A shudder ran down the collective New Zealand spine yesterday. Raw memories of all those times in the past when the Wallabies have crept up on them and stolen their silverware have been stirred.
It could happen again. In fact, the odds on it happening again are beginning to shorten alarmingly on the strength of Australia’s almost flawless burglary at Twickenham.
You have to hand it to this Wallaby squad. From a nervous, tentative outfit brimming with self-doubt they put on the most comprehensive demonstration of fast, error-free and adventurous rugby we have yet seen at this World Cup.
This was the kind of footy that the Wallabies played under John Eales, and orchestrated so cleverly by George Gregan and Steve Larkham. All that nonsense in the British press beforehand about Bernard Foley being unable to run a game or kick effectively, and that the dramatic unpredictability of Quade Cooper is a better bet for the Wallabies, was blown away for good.
In reality Wallabies sides are always at their best when they stick to the formula of fast accurate passing and high speed recycling away from the breakdown. Cooper’s eccentricities get in the way of that, disrupt the flow and cause no end of anxiety among those around him.
There has been a lingering slight, not just in the British media, which has the Aussie pack as a collection of easy-beats, a pushover for the All Blacks, Springboks and English. Well, that assumption came a very sudden thud at Twickenham. Perhaps it was the work of the great Argentinian hooker Mario Ledesma who Michael Cheika called in to stiffen the Wallabies up at scrum time that caused the English such a shock.
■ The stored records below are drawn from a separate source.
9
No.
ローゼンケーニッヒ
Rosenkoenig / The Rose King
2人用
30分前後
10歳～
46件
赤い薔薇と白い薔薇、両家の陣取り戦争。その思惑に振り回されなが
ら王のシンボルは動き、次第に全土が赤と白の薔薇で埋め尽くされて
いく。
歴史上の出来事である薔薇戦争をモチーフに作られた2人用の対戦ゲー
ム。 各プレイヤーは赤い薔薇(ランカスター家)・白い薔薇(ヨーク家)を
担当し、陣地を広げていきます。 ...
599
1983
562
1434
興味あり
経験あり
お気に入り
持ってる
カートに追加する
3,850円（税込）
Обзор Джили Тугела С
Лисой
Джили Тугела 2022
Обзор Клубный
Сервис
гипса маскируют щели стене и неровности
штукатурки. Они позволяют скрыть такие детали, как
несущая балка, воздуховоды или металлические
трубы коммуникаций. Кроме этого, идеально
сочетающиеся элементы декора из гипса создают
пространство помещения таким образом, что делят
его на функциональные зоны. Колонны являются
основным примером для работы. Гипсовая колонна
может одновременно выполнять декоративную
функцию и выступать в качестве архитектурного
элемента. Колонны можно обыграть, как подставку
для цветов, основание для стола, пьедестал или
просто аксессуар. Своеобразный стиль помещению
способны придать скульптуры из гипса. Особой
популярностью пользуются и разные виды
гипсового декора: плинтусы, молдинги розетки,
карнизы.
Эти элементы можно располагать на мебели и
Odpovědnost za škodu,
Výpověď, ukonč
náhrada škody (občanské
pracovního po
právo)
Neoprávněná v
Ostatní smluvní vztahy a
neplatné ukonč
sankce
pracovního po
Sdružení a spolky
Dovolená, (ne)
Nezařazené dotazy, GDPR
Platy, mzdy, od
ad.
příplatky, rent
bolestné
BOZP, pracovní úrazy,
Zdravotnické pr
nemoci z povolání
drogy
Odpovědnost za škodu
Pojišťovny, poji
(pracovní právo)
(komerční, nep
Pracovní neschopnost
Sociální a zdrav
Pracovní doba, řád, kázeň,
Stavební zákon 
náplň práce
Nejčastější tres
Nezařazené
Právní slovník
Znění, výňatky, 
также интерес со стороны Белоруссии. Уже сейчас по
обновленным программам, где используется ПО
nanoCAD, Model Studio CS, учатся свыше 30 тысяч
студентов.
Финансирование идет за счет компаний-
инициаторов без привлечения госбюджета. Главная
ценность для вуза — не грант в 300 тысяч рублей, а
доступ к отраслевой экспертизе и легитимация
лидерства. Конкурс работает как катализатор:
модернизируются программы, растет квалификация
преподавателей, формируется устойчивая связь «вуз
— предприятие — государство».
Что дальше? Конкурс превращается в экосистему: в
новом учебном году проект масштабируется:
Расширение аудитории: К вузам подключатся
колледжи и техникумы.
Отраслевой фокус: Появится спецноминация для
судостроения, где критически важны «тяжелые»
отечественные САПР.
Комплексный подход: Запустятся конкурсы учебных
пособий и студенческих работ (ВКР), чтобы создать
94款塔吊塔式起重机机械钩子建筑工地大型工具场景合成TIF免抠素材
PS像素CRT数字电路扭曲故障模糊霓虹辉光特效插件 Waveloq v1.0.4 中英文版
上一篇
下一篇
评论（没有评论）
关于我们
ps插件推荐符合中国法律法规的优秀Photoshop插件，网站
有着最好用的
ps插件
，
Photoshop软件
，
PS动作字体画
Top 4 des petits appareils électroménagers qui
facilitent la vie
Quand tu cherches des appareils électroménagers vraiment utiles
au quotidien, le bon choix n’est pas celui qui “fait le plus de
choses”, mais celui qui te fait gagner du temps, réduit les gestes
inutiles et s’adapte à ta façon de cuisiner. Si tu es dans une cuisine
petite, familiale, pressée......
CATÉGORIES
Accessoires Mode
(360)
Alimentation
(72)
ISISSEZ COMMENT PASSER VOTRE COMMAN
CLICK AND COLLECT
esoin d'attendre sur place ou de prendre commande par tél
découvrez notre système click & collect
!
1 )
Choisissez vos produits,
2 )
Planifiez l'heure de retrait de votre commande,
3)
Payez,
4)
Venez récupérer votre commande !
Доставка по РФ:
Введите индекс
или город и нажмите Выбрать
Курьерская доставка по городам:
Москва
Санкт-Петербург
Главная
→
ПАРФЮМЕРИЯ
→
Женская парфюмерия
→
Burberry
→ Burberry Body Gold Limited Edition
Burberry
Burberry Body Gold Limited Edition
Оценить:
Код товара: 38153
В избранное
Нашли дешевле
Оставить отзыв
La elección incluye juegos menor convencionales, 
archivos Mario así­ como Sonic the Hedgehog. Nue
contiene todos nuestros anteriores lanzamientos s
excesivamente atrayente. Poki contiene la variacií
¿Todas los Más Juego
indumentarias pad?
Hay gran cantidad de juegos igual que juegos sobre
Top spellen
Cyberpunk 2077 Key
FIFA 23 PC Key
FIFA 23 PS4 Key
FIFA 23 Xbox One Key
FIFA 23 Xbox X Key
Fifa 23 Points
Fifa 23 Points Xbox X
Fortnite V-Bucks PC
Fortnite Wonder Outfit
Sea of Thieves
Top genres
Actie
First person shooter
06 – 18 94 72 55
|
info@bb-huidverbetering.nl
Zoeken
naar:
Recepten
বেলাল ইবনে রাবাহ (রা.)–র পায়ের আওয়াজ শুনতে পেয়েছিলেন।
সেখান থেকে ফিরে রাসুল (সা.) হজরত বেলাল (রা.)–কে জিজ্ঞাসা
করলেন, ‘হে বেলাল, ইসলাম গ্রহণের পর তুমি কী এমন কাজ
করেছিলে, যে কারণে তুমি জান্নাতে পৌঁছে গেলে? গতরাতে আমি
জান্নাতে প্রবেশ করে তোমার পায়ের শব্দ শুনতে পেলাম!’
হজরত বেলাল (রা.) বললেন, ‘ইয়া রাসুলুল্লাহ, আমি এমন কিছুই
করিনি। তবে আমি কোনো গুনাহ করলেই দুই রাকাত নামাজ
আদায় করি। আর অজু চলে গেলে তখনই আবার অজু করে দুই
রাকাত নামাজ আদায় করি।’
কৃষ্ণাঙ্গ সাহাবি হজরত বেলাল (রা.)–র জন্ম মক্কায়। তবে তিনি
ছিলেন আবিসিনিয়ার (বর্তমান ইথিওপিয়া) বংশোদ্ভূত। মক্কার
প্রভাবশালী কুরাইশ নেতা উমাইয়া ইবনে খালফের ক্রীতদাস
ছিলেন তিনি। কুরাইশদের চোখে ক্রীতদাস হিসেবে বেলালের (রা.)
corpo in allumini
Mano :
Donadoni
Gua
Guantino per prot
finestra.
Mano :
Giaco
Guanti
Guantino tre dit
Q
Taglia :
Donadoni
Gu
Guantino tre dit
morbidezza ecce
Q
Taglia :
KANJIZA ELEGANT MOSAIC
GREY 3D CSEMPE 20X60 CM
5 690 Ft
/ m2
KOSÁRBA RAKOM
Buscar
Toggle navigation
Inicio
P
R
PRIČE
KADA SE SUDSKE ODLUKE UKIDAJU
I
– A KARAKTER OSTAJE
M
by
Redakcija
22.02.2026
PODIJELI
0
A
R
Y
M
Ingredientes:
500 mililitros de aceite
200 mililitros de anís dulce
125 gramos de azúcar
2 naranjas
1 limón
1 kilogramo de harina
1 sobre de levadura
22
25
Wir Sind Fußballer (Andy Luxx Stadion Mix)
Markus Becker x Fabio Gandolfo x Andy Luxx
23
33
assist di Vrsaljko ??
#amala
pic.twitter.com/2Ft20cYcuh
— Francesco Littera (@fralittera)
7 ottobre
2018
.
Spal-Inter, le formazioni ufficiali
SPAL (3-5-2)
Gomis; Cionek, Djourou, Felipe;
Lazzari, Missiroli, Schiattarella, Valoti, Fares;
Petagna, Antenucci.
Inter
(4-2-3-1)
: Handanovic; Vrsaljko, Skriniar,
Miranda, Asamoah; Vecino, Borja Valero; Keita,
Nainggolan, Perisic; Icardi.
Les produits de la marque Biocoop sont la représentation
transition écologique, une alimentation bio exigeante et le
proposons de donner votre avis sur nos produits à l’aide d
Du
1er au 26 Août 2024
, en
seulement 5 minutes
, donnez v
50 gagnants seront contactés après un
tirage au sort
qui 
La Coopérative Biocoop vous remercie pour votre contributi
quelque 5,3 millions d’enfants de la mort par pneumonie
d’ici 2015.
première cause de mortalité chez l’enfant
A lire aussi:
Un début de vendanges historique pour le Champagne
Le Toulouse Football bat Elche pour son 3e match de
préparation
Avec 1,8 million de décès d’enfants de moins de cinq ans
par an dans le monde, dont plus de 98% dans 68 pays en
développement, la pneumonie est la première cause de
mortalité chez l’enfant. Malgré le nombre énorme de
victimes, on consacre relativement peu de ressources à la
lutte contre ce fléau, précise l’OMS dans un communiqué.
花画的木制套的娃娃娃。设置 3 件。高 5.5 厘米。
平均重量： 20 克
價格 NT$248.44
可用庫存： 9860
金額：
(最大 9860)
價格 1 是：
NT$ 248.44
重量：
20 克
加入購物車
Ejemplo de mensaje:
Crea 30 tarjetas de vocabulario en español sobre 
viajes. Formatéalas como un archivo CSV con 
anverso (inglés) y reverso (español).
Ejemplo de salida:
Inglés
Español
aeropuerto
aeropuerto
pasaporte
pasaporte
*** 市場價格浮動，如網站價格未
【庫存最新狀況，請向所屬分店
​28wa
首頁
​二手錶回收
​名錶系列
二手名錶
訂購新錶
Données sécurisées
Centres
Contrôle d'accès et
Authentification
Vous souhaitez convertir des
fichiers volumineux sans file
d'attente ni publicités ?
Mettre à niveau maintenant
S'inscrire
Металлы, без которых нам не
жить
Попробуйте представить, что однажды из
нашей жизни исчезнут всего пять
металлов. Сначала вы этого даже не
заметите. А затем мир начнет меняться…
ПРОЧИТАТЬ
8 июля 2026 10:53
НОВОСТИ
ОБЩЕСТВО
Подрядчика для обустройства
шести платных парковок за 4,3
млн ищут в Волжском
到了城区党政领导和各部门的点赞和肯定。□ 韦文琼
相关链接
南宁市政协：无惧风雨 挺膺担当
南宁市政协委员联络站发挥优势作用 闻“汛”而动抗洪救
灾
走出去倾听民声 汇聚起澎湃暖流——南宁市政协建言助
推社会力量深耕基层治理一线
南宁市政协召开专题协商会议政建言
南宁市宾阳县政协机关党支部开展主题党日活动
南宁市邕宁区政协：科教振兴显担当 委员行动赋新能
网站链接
Clearly, England were intent on imposing their in-built sense of superiority backed by loud renditions of sweet chariots swinging low, grinding the Wallabies down and relying on their tactical kicking to take the game away from Australia. They wanted to negate the impact of the two sneak thieves, Michael Hooper and David Pocock at the breakdown by committing more bodies to the cleanout.
The most astute English commentator, Simon Barnes said as much beforehand: “Emotions, scrums, nullification of the flankers and kicking should save England.” On all counts the English failed.
The greatest failure, apart from the scrum, was their sheer inability to stop the Hooper/Pocock roadshow. These two effectively turned the game. Time and again the English cleaners-out simply couldn’t get there quickly enough to cut them off and showed what a difficult job that is against a double act as phenomenally gifted as this.
Michael Cheika’s seemingly bizarre experiment earlier in the year in the Sydney Test against New Zealand has paid off and lumbering English forwards simply couldn’t cope with it.
With their set pieces in high retreat the English backline began to panic. In the second half in particular their performance became a carbon copy of their capitulation to a Welsh team that never really expected to win until the last five minutes.
The English backline showed all the tactical acumen of a cabbage and we can now assume that the futile experiment with Burgess in midfield has come to a merciful end, submerged in the welter of recrimination and scapegoating that only the British media are capable of indulging in.
Unless Wales, who have clearly burned up most of their emotional stockpile, or the French who, true to character, will keep the punters guessing all the way through the tournament, or the Irish who are good for at least one heroic effort at the business end of the tournament, manage to make their way through to the semis, then it is once again destined to be a southern hemisphere show.